Он спал всегда чутко, и сейчас проснулся от шороха и по привычке фронтовика, делая вид, что продолжает спать, поглядел из-под век. В палатке стоял Пашка и осматривал карабин. Вид у него был возбужденный, глаза блестели. Наклонившись над ящиком, он стал набивать карманы патронами. «Уж не уйти ли из партии собрался дурень,— соображал Корнилыч.— С него станется».
— Паш,— сказал он, высвобождаясь из спальника и садясь в нем.— Ты ружо-то оставь. Не положено мне его выдавать без разрешения.
Пашка, как стоял согнувшись над ящиком, так и застыл. Корнилыч начал обертывать портянки.
— Напрасно ты это придумал,— сказал он, сумрачно поглядывая на брата.— Все окольно, все вьюном, Чо хотел? Уйти собрался? А куда? Тут, кто покрепче тебя, до жилья не дотопает.
Он обул сапоги и встал, невысокий, крепкий, нахмуренный.
— Давай карабин, брательник,— шагнул он к Пашке, уже улыбаясь.— Ружо тебе не на пользу, однако. Ты с кайлухой пока ладить научись.
Пашка прыгнул к выходу и направил карабин в грудь брату.
— Вот чо,— сказал он, задыхаясь, лоб его был в испарине,— Слышь, не подходи, говорю — стрелю.— Голос его сорвался на визг, глаза были сумасшедшие.
— Сказился, поганец! — видя поднимающийся на уровень его лба ствол карабина, произнес Корнилыч,— А ну брось ружо!
Но Пашка, вдруг весь осунувшись, стиснул зубы и дернул затвором.
— Нужен мне карабин, а коли крикнешь, я те все пять пуль в брюхо встрелю. Понял?
Тяжелый, неудержимый гнев ослепил Корнилыча. Это ему братка говорит такие слова, ему, отдавшему все ради него? Да разве это человек? Не научили тебя — так он научит! Корнилыч шагнул, и Пашка выстрелил. Пуля цвикнула у самого уха.
— Значит, в брата стрелил, паря?—сказал он, подстерегая момент.— Видно, крепко родную кровь ценишь. Легко ее льешь.
Пашка отступил на шаг и был уже у выхода. Ствол карабина по-прежнему сторожил каждое движение Корнилыча.
— Баял я тебе,— сказал злобно Пашка,— нужен карабин. А раз нужен, так все одно возьму!
В ту же секунду, почти без размаха, Корнилыч швырнул в брата крышкой ящика и прыгнул. Он вырвал карабин, отшвырнул его и тяжело ударил в лицо осевшему Пашке.
— Ростил я тебя! — хрипел он.— Человека хотел сделать. А ты, каторжна душа, в брата стрелил! Змея! Паскудина подколодная!
Пашка застонал, Корнилыч опомнился, сел рядом с Пашкой, достал из кармана бинт, начал обтирать его лицо. Брат застонал, потом раскрыл один глаз, другой был залеплен синяком, взглянул на брата, сказал сипло:
— Не трудись, чо там... За дело бил.
И тут Корнилыч заплакал.
— Скотина ты!

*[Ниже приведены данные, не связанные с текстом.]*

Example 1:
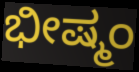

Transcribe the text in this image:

ಭೀಷ್ಮಂ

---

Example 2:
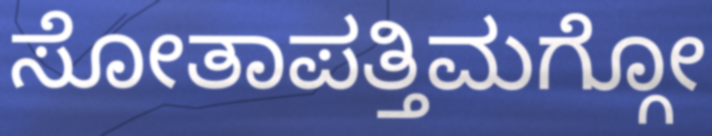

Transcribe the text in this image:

ಸೋತಾಪತ್ತಿಮಗ್ಗೋ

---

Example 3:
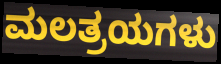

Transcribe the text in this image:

ಮಲತ್ರಯಗಳು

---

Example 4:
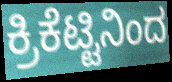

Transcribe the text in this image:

ಕ್ರಿಕೆಟ್ಟಿನಿಂದ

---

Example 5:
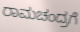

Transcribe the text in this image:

ರಾಮಚಂದ್ರಗೆ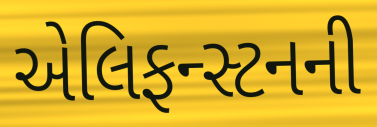
એલિફન્સ્ટનની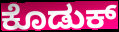
ಕೊಡುಕ್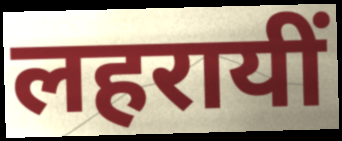
लहरायीं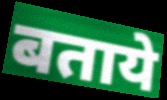
बताये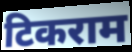
टिकराम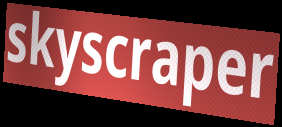
skyscraper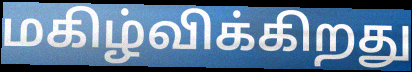
மகிழ்விக்கிறதுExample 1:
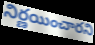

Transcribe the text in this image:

నిర్ణయించారని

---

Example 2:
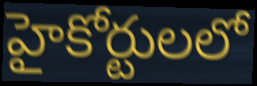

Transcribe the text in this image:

హైకోర్టులలో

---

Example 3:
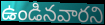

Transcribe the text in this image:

ఉండినవారని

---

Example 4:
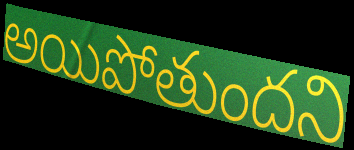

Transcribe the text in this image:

అయిపోతుందని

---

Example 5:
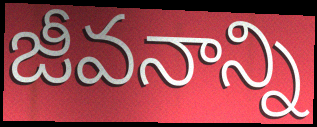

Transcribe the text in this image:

జీవనాన్ని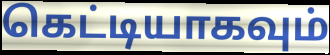
கெட்டியாகவும்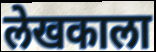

Бревно ты глухое,— бормотал он, тщетно пробуя сдержать спазмы горла.— Кто ж ближе-то тебя у меня?
Из единственного открытого глаза Пашки тоже потянулась слеза. Он с трудом сел и потряс за колено старшего.
— Не плачь, Кеш, поделом мне... Запутался я, Кеха... Пропал я,— он дернулся разбитым лицом и скривился от боли.— Не жилец я теперь.

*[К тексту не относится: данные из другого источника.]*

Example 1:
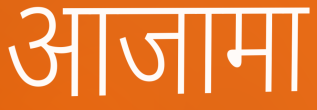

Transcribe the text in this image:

आजामा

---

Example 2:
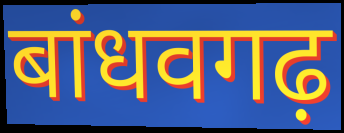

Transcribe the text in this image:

बांधवगढ़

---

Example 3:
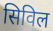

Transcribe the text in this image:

सिविल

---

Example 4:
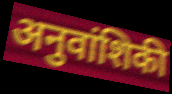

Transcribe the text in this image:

अनुवांशिकी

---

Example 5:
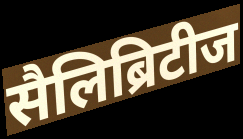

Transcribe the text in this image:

सैलिब्रिटीजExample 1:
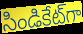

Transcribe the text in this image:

సిండికేట్‌గా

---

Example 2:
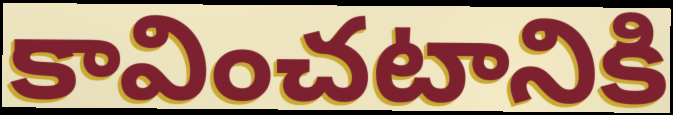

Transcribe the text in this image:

కావించటానికి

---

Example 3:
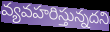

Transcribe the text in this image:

వ్యవహరిస్తున్నదని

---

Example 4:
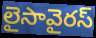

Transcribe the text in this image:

లైసావైరస్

Корнилыч выпрямился. Слезы у него разом высохли. Он вытер ладонью лицо и затеребил Пашку.
— Запутали, говори кто?
Но Пашка мотал головой и молчал, облизывая разбитые губы.
— Я понял! Это Хорь, он один мог! Так? Он карабин велел тебе выкрасть?

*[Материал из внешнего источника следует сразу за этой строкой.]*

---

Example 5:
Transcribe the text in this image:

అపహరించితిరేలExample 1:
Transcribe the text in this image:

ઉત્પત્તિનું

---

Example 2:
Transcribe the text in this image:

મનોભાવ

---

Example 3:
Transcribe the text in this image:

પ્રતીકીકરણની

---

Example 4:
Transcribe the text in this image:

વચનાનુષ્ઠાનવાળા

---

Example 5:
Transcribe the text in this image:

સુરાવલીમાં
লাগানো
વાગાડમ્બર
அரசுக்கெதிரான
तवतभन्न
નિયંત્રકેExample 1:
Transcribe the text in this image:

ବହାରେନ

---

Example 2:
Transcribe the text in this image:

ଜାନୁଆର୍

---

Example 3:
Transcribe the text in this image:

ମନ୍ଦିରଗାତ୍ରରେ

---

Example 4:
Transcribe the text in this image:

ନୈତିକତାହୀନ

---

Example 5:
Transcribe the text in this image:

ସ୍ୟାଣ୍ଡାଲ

Пашка стрельнул в брата взглядом и отвернулся.
— Ясно,—сказал Корнилыч.— Только зачем, не пойму. Уходить, чо ли, из партии собрались?
Пашка дрогнул плечом, и Корнилыч понял: угадал.
— А чо уходить им? Ишачить не охота? Так идти тайгой — работа похлеще. Да и что уходить нормальным людям?
Он смотрел в разбитое лицо Пашки, а тот отводил, прятал взгляд.
— Стой,— сказал Корнилыч, осененный догадкой.— Санька говорил, чо рацию ему нарочно разбили. Чо не от дерева, однако, лампы побились, а кто-то потом хватил. Стоп! А когда первый раз лошадь упала, с ней этот их Глист был. Ни одна лошадь не упала, а та, что с рацией, в пропасть сорвалась... Это чо выходит? — Он не отрываясь, смотрел на Пашку, а тот, оцепенев, слушал брата.— Я принял этих людей в партию, а кто за них просил? Братка родной просил. А почему он просил за них, однако?—спрашивал Корнилыч, наливаясь злобой.— Знал, видно, зачем. Кто эти четверо, шпионы?— тряхнул он Пашку за шиворот.— Ну! Говори сейчас, потом хуже будет!